Action item: Copy the whole listing below exactly.
BEGIN
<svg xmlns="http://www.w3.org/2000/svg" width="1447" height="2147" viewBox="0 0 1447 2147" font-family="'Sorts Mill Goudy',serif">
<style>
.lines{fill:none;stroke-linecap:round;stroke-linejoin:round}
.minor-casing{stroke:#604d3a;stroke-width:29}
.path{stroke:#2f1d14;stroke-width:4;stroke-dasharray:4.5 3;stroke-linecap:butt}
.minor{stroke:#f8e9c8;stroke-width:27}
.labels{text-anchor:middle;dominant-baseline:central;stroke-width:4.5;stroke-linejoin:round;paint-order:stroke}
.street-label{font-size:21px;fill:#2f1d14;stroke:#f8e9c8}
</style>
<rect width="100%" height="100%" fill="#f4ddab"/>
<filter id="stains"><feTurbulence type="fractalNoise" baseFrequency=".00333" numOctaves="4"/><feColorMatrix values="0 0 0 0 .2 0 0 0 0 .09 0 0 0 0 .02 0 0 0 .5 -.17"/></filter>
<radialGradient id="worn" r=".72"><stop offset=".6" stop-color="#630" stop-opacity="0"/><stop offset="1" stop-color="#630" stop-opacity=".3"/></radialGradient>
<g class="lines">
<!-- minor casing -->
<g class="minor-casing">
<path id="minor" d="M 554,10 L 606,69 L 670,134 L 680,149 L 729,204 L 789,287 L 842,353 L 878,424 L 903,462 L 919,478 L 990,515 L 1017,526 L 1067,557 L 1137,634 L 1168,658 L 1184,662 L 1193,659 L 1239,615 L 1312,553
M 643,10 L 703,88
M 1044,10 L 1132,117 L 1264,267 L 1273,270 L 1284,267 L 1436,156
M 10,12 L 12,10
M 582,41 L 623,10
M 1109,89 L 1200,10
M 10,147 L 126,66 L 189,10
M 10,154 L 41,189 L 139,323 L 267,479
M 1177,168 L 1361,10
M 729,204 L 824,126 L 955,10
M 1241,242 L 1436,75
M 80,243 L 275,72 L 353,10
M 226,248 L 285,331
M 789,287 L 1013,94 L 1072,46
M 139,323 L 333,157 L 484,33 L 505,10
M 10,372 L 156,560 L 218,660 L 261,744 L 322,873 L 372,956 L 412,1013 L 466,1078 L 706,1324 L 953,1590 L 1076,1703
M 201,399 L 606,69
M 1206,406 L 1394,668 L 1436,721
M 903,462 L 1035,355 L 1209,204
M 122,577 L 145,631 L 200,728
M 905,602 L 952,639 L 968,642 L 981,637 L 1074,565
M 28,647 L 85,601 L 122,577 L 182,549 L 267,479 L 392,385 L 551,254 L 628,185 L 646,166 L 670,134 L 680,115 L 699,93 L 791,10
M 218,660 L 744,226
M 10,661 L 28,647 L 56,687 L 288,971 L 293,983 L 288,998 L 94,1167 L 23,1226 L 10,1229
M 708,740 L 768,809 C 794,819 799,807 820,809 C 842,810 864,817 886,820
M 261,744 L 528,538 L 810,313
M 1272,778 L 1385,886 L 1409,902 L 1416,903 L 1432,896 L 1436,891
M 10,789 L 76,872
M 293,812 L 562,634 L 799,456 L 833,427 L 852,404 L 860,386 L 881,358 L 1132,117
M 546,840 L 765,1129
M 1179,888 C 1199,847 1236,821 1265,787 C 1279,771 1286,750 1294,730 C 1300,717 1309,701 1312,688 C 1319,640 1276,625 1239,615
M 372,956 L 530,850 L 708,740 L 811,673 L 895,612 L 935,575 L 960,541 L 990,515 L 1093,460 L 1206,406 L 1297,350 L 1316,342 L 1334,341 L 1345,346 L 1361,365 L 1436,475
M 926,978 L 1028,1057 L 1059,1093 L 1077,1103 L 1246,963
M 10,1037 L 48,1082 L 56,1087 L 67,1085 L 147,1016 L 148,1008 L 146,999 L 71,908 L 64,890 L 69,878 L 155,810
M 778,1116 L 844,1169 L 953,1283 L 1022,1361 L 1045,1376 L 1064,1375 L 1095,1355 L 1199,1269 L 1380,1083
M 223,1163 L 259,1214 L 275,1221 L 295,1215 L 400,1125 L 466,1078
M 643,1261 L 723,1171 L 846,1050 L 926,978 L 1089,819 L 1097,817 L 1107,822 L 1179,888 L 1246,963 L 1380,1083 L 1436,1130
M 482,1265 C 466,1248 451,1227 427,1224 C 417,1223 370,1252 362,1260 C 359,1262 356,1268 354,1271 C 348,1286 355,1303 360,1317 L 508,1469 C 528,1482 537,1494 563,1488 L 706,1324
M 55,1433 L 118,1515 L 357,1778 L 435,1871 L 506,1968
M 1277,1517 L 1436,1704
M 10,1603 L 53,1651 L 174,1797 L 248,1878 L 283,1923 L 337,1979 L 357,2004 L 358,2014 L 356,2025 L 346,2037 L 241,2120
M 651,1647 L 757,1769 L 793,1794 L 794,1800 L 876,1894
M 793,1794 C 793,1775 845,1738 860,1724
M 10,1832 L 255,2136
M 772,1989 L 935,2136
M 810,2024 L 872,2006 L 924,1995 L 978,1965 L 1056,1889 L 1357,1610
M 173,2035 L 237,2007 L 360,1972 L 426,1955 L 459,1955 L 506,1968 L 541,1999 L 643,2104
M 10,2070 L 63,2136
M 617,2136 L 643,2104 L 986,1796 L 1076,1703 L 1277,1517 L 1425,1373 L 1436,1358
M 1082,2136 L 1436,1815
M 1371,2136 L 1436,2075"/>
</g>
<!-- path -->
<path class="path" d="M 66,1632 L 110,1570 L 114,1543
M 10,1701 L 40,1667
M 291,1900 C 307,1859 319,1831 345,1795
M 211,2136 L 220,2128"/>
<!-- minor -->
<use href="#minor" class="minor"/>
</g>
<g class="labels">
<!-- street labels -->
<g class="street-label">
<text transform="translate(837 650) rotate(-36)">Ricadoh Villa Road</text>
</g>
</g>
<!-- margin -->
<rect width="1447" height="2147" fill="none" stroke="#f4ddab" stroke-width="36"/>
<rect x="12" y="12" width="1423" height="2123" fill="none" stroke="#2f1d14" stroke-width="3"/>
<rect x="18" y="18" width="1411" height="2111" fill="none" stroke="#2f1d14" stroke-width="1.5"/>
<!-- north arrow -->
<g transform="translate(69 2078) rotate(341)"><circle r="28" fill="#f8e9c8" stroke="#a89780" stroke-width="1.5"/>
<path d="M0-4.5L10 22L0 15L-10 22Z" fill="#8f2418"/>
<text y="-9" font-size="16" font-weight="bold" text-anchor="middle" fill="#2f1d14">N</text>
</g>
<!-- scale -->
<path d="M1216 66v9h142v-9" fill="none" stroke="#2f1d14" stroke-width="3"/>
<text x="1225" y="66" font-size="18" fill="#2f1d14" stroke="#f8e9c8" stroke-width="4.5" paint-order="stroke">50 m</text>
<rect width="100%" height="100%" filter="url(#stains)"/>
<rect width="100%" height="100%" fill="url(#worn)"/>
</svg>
END
Output:
<svg xmlns="http://www.w3.org/2000/svg" width="1447" height="2147" viewBox="0 0 1447 2147" font-family="'Sorts Mill Goudy',serif">
<style>
.lines{fill:none;stroke-linecap:round;stroke-linejoin:round}
.minor-casing{stroke:#604d3a;stroke-width:29}
.path{stroke:#2f1d14;stroke-width:4;stroke-dasharray:4.5 3;stroke-linecap:butt}
.minor{stroke:#f8e9c8;stroke-width:27}
.labels{text-anchor:middle;dominant-baseline:central;stroke-width:4.5;stroke-linejoin:round;paint-order:stroke}
.street-label{font-size:21px;fill:#2f1d14;stroke:#f8e9c8}
</style>
<rect width="100%" height="100%" fill="#f4ddab"/>
<filter id="stains"><feTurbulence type="fractalNoise" baseFrequency=".00333" numOctaves="4"/><feColorMatrix values="0 0 0 0 .2 0 0 0 0 .09 0 0 0 0 .02 0 0 0 .5 -.17"/></filter>
<radialGradient id="worn" r=".72"><stop offset=".6" stop-color="#630" stop-opacity="0"/><stop offset="1" stop-color="#630" stop-opacity=".3"/></radialGradient>
<g class="lines">
<!-- minor casing -->
<g class="minor-casing">
<path id="minor" d="M 554,10 L 606,69 L 670,134 L 680,149 L 729,204 L 789,287 L 842,353 L 878,424 L 903,462 L 919,478 L 990,515 L 1017,526 L 1067,557 L 1137,634 L 1168,658 L 1184,662 L 1193,659 L 1239,615 L 1312,553
M 643,10 L 703,88
M 1044,10 L 1132,117 L 1264,267 L 1273,270 L 1284,267 L 1436,156
M 10,12 L 12,10
M 582,41 L 623,10
M 1109,89 L 1200,10
M 10,147 L 126,66 L 189,10
M 10,154 L 41,189 L 139,323 L 267,479
M 1177,168 L 1361,10
M 729,204 L 824,126 L 955,10
M 1241,242 L 1436,75
M 80,243 L 275,72 L 353,10
M 226,248 L 285,331
M 789,287 L 1013,94 L 1072,46
M 139,323 L 333,157 L 484,33 L 505,10
M 10,372 L 156,560 L 218,660 L 261,744 L 322,873 L 372,956 L 412,1013 L 466,1078 L 706,1324 L 953,1590 L 1076,1703
M 201,399 L 606,69
M 1206,406 L 1394,668 L 1436,721
M 903,462 L 1035,355 L 1209,204
M 122,577 L 145,631 L 200,728
M 905,602 L 952,639 L 968,642 L 981,637 L 1074,565
M 28,647 L 85,601 L 122,577 L 182,549 L 267,479 L 392,385 L 551,254 L 628,185 L 646,166 L 670,134 L 680,115 L 699,93 L 791,10
M 218,660 L 744,226
M 10,661 L 28,647 L 56,687 L 288,971 L 293,983 L 288,998 L 94,1167 L 23,1226 L 10,1229
M 708,740 L 768,809 C 794,819 799,807 820,809 C 842,810 864,817 886,820
M 261,744 L 528,538 L 810,313
M 1272,778 L 1385,886 L 1409,902 L 1416,903 L 1432,896 L 1436,891
M 10,789 L 76,872
M 293,812 L 562,634 L 799,456 L 833,427 L 852,404 L 860,386 L 881,358 L 1132,117
M 546,840 L 765,1129
M 1179,888 C 1199,847 1236,821 1265,787 C 1279,771 1286,750 1294,730 C 1300,717 1309,701 1312,688 C 1319,640 1276,625 1239,615
M 372,956 L 530,850 L 708,740 L 811,673 L 895,612 L 935,575 L 960,541 L 990,515 L 1093,460 L 1206,406 L 1297,350 L 1316,342 L 1334,341 L 1345,346 L 1361,365 L 1436,475
M 926,978 L 1028,1057 L 1059,1093 L 1077,1103 L 1246,963
M 10,1037 L 48,1082 L 56,1087 L 67,1085 L 147,1016 L 148,1008 L 146,999 L 71,908 L 64,890 L 69,878 L 155,810
M 778,1116 L 844,1169 L 953,1283 L 1022,1361 L 1045,1376 L 1064,1375 L 1095,1355 L 1199,1269 L 1380,1083
M 223,1163 L 259,1214 L 275,1221 L 295,1215 L 400,1125 L 466,1078
M 643,1261 L 723,1171 L 846,1050 L 926,978 L 1089,819 L 1097,817 L 1107,822 L 1179,888 L 1246,963 L 1380,1083 L 1436,1130
M 482,1265 C 466,1248 451,1227 427,1224 C 417,1223 370,1252 362,1260 C 359,1262 356,1268 354,1271 C 348,1286 355,1303 360,1317 L 508,1469 C 528,1482 537,1494 563,1488 L 706,1324
M 55,1433 L 118,1515 L 357,1778 L 435,1871 L 506,1968
M 1277,1517 L 1436,1704
M 10,1603 L 53,1651 L 174,1797 L 248,1878 L 283,1923 L 337,1979 L 357,2004 L 358,2014 L 356,2025 L 346,2037 L 241,2120
M 651,1647 L 757,1769 L 793,1794 L 794,1800 L 876,1894
M 793,1794 C 793,1775 845,1738 860,1724
M 10,1832 L 255,2136
M 772,1989 L 935,2136
M 810,2024 L 872,2006 L 924,1995 L 978,1965 L 1056,1889 L 1357,1610
M 173,2035 L 237,2007 L 360,1972 L 426,1955 L 459,1955 L 506,1968 L 541,1999 L 643,2104
M 10,2070 L 63,2136
M 617,2136 L 643,2104 L 986,1796 L 1076,1703 L 1277,1517 L 1425,1373 L 1436,1358
M 1082,2136 L 1436,1815
M 1371,2136 L 1436,2075"/>
</g>
<!-- path -->
<path class="path" d="M 66,1632 L 110,1570 L 114,1543
M 10,1701 L 40,1667
M 291,1900 C 307,1859 319,1831 345,1795
M 211,2136 L 220,2128"/>
<!-- minor -->
<use href="#minor" class="minor"/>
</g>
<g class="labels">
<!-- street labels -->
<g class="street-label">
<text transform="translate(837 650) rotate(-36)">Ricadoh Villa Road</text>
</g>
</g>
<!-- margin -->
<rect width="1447" height="2147" fill="none" stroke="#f4ddab" stroke-width="36"/>
<rect x="12" y="12" width="1423" height="2123" fill="none" stroke="#2f1d14" stroke-width="3"/>
<rect x="18" y="18" width="1411" height="2111" fill="none" stroke="#2f1d14" stroke-width="1.5"/>
<!-- north arrow -->
<g transform="translate(69 2078) rotate(341)"><circle r="28" fill="#f8e9c8" stroke="#a89780" stroke-width="1.5"/>
<path d="M0-4.5L10 22L0 15L-10 22Z" fill="#8f2418"/>
<text y="-9" font-size="16" font-weight="bold" text-anchor="middle" fill="#2f1d14">N</text>
</g>
<!-- scale -->
<path d="M1216 66v9h142v-9" fill="none" stroke="#2f1d14" stroke-width="3"/>
<text x="1225" y="66" font-size="18" fill="#2f1d14" stroke="#f8e9c8" stroke-width="4.5" paint-order="stroke">50 m</text>
<rect width="100%" height="100%" filter="url(#stains)"/>
<rect width="100%" height="100%" fill="url(#worn)"/>
</svg>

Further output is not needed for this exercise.